【目的】小児の遺伝性球状赤血球症(HS)に対する脾臓摘出術は,6歳以上で行うことが推奨されているが,併発する合併症である胆石に対する治療方針が明記されたものはない.当科におけるHSに対する脾臓摘出術(脾摘)および胆囊摘出術(胆摘)について後方視的に検討し,特に胆石合併例に対する治療方針を明らかにすることを目的とした.
【方法】2000年1月~2023年12月までに当科で手術されたHS患児を対象とした.検討項目は男女比,診断時期,術前血液検査,手術時年齢,手術術式,術前合併症とした.胆石・胆泥を有するものを胆石合併例とし,胆石・胆泥の変化を後方視的に検討した.

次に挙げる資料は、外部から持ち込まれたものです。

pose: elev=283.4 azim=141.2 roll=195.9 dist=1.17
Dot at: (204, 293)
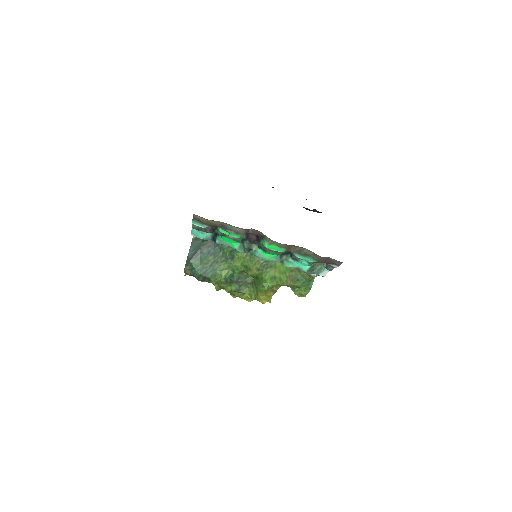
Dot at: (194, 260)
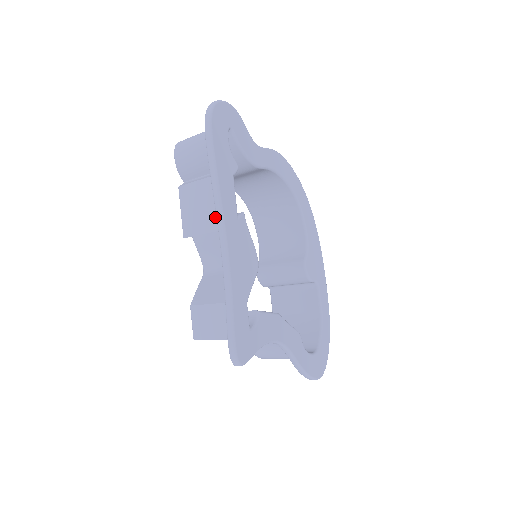
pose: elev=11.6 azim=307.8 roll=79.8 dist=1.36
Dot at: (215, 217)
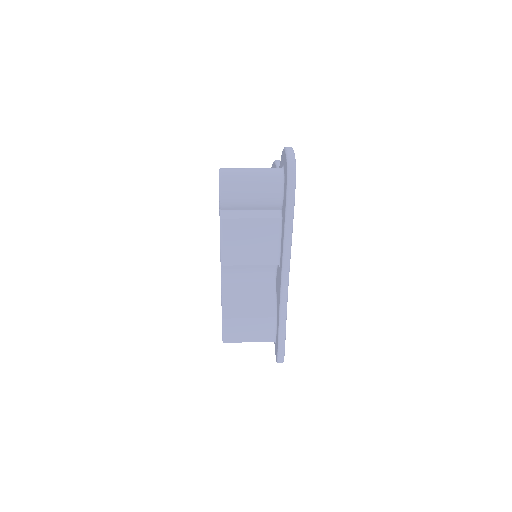
Dot at: (266, 253)
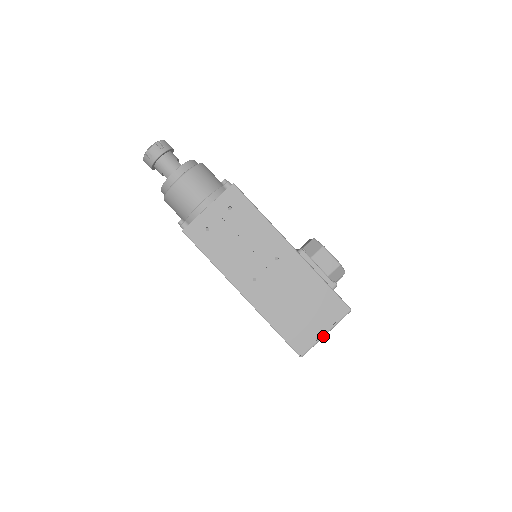
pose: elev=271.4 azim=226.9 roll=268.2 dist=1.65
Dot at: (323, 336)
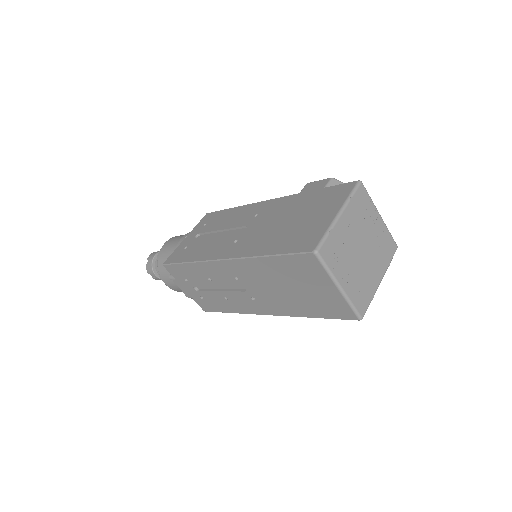
Dot at: (336, 218)
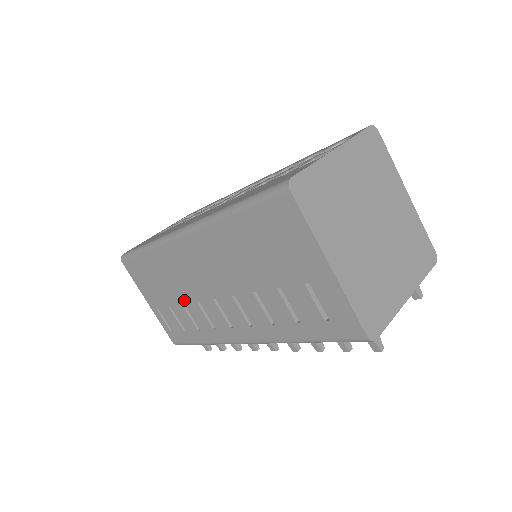
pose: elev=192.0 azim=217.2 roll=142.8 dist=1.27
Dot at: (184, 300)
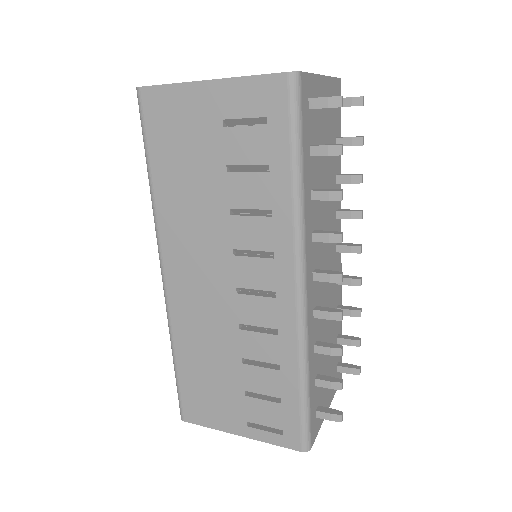
Dot at: (236, 352)
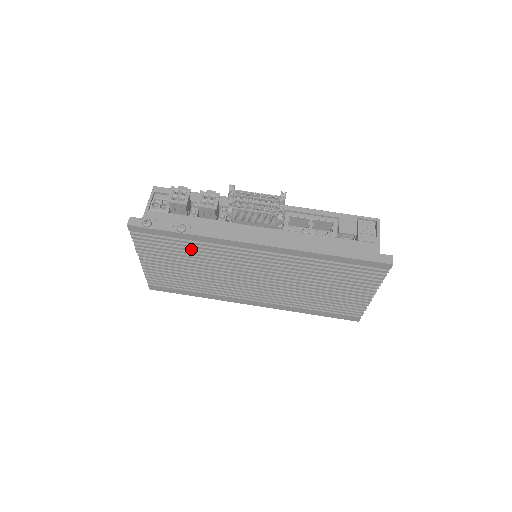
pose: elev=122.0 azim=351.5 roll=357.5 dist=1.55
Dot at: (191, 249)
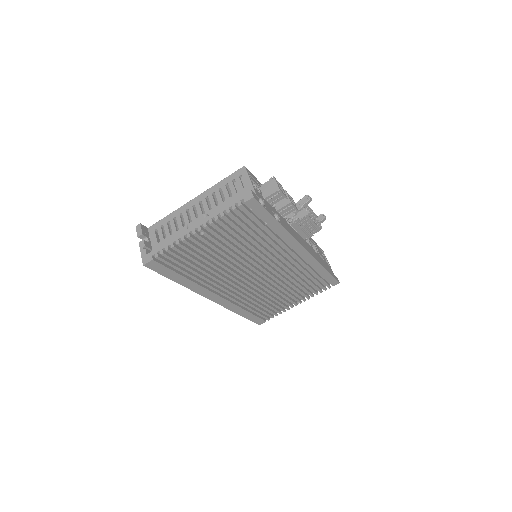
Dot at: (259, 237)
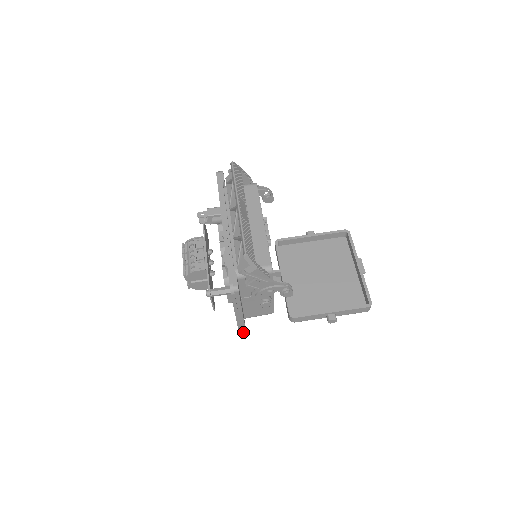
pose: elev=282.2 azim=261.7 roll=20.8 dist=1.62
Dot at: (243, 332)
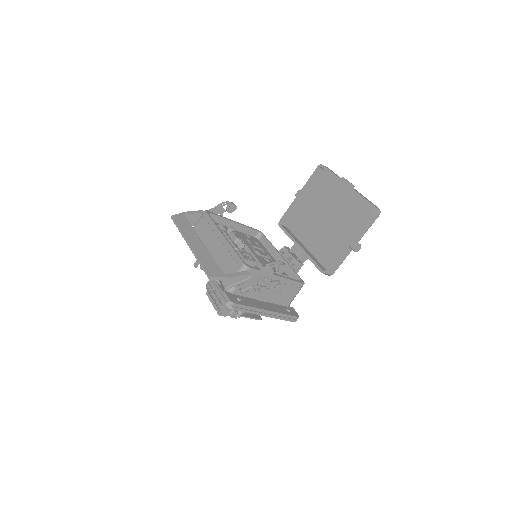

【結果】対象は11例(男児2例,女児9例),診断時期は新生児期4例,0~3歳2例,4歳以上5例であった.胆石関連合併症として,胆石3例,胆泥2例,胆囊炎1例を認めた.胆石,胆泥の経時的変化が追跡できた症例が2例あった.1例は胆石が3 mm(10歳時)から7 mm(13歳時),10 mm(14歳時)と次第に増大し,総胆管への落下結石による閉塞性黄疸を発症した.手術時年齢は5歳2例,6歳以上9例(中央値10歳[6~14歳])であった.術式は腹腔鏡下脾摘6例,腹腔鏡下脾摘+腹腔鏡下胆摘3例,腹腔鏡下脾摘+開腹胆摘1例(胆囊管周囲の炎症が高度のため腹腔鏡下から開腹へ移行),腹腔鏡下脾摘+開腹胆摘+総胆管切開切石術1例(内視鏡的総胆管ドレナージ処置による減黄後に実施)であった.
【結論】胆石を有するHS症例は,胆石による有害事象を来す可能性があり,超音波検査によるフォローアップを経時的に行い,小児科と連携しながら脾摘,胆摘の適応および時期について決定する必要がある.